Bush has clearly mismanaged the Guard and Reserve at the expense of American security. However, the military has been operating under a doctrine put in place after Vietnam that was designed to make it structurally impossible to wage a major war without sending the Guard and Reserve overseas. According to Dr. Bernard Rostker, a senior fellow at the RAND Corporation, this rule—called the Abrams Doctrine—was a reaction to President Lyndon B. Johnson’s refusal to send the National Guard to Vietnam. The Abrams Doctrine was supposed to help keep the United States out of another costly and unpopular war because Guard and Reserve units naturally tend to have closer political relationships with the communities where they are based. More than one presenter at the conference dryly noted the failure of the doctrine on that count when it comes to Iraq.

While uncomfortably unaware of the Abrams Doctrine, Ventura’s common-sense attitude toward the National Guard (“It’s called the ‘National’ ‘Guard’ so its job should be to ‘guard’ the ‘nation’ here at home.”) effectively endorses the most interesting idea to come out the conference: Binnendijk’s proposal for a major restructuring of the Guard and Reserve.

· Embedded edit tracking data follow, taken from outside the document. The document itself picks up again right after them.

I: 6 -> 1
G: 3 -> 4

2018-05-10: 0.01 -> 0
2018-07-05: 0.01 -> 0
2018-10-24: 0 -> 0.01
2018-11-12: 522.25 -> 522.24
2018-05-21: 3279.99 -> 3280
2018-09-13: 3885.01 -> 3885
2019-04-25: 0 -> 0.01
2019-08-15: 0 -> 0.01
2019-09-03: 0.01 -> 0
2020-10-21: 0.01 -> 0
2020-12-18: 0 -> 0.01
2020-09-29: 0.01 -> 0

Binnendijk would use only the Reserve, which is a federal force in the first place, to supplement the active-duty force in its overseas war-fighting role. He proposes training the state-based National Guard as a homeland security force, only sending it overseas for stabilization and rebuilding operations—versus combat operations—which are very similar to what the National Guard does at home in response to natural disasters.


Jesse Ventura and John Kerry seem to agree that, for the sake of the brave men and women of the military reserves and their families, and for the sake of America's national security, something needs to be done to fix the Guard and Reserve. The problems with the reserve component of the U.S. military boil down to three things: mismanagement by an arrogant, incompetent commander-in-chief; a doctrine not suited to the dual domestic and international challenges of the war on terrorism; and a long-term security environment that demands more troops at home and abroad. The security environment won't change any time soon, but we put our nation at risk if we don't change the other two.